## Passage given:
[start]
C casting from uint32_t* to void *

Question

I have a question about pointer casting for C.

if I have a function with this signature:

uint8_t input_getc(void)

which reads user input from STDIN.

Then I have a pointer

void* buffer

that I store return values from input_getc() in. What would be the proper way to cast this?

//read user input
for(i = 0; i < SIZE; ++i)
{
    uint8_t temp = input_getc();

    //copy to void* buffer
    *(uint8_t *)(buffer + i) = temp //WAY #1
    *(buffer + i) = (void *)temp;   //WAY #2
}

Are both of these the same?

Thanks

Answer 1

As it is right now, neither of those methods will compile. Since buffer is a void* you can't do arithmetic on it since it has an unknown size.

It's not entirely clear exactly where you are trying to store it. If you're just trying to store the uint8_t into the memory location pointed by buffer with offset i, then it can be done like this:

((uint8_t*)buffer)[i] = temp;

EDIT :

Okay, apparently arithmetic on void* is allowed in C, but not in C++. However, doing so it still considered unsafe behavior.

See this question: Pointer arithmetic for void pointer in C

Answer 2

One way to do this is:

*(((uint8_t*)buffer)+i) = temp;
[end]
## Job:
According to the edit in the first answer of the pointer-casting thread, in which language is arithmetic on void* allowed, and in which is it not? The items after this point are separate from the pointer-casting thread.

## Rows:
[start]
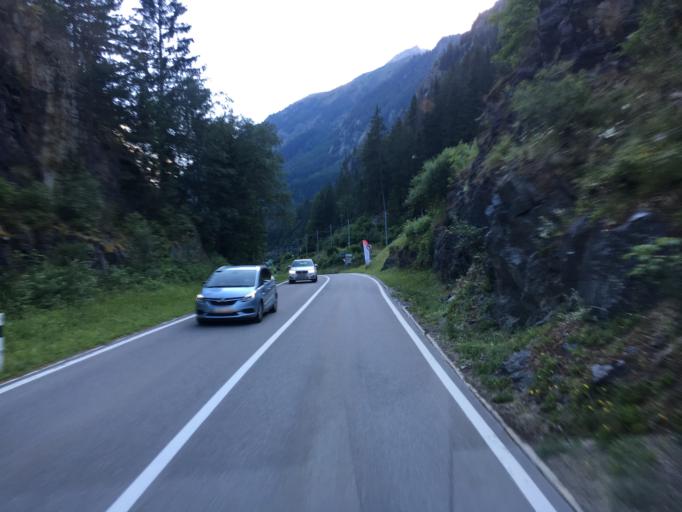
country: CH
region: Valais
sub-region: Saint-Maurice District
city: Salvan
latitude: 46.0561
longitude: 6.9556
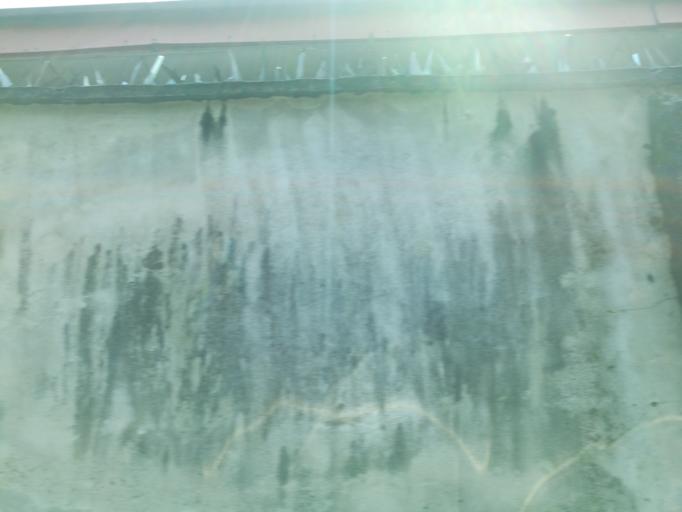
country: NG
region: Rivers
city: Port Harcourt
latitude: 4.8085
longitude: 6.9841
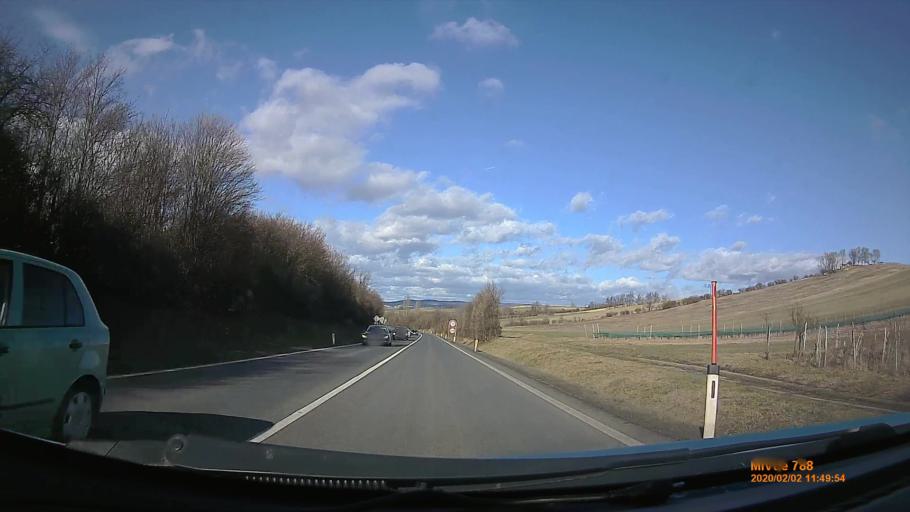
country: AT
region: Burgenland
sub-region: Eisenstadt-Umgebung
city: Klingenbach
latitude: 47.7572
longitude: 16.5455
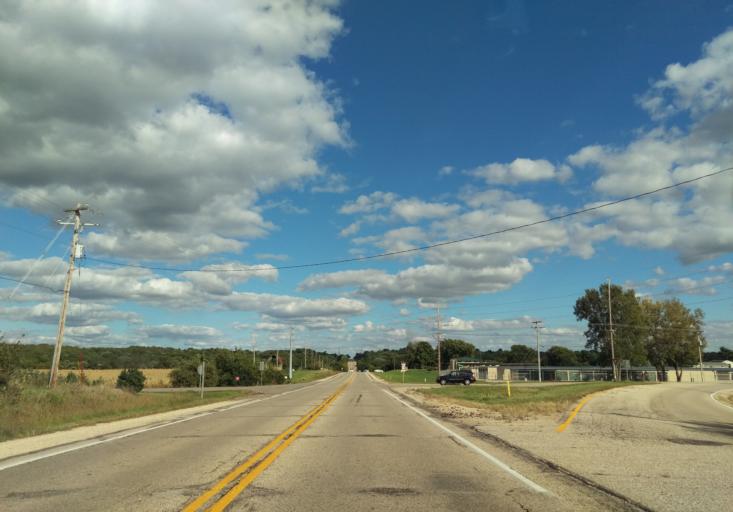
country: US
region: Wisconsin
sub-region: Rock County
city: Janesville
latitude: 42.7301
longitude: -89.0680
[end]
[start]
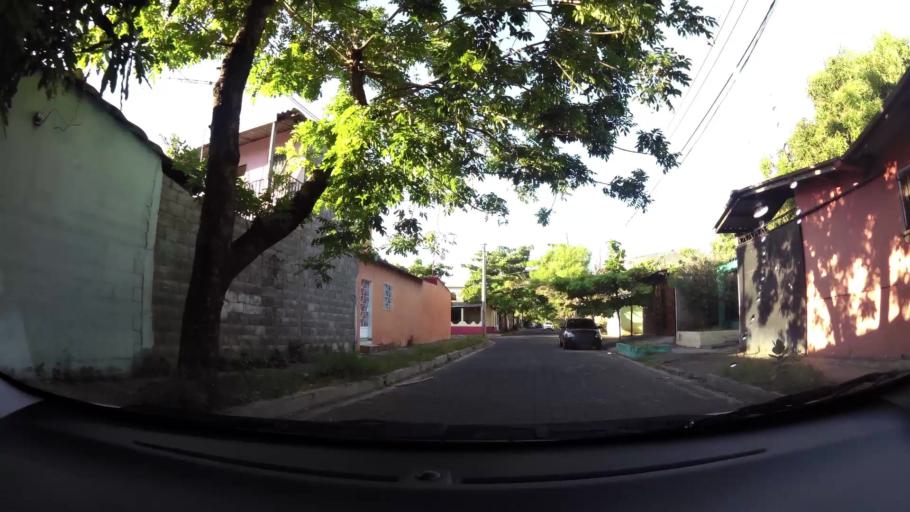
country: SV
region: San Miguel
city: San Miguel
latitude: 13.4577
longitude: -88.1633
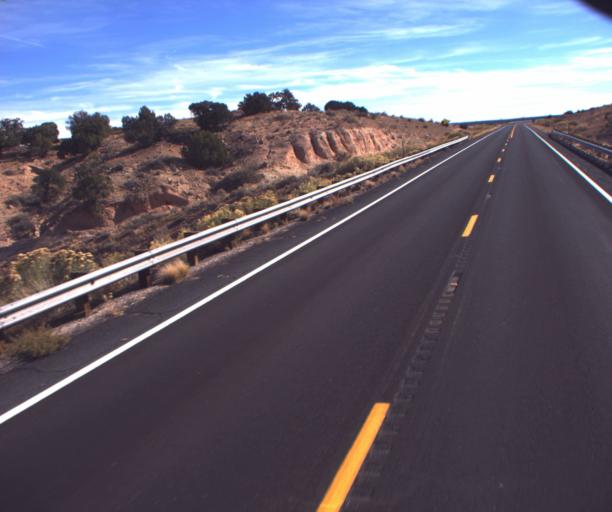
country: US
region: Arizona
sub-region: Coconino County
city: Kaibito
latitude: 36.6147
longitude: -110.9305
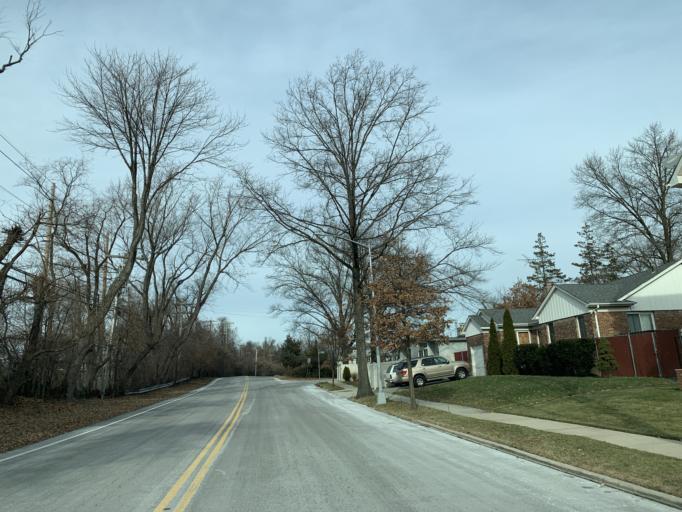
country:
[end]
## Final result:
It is allowed in C but not in C++.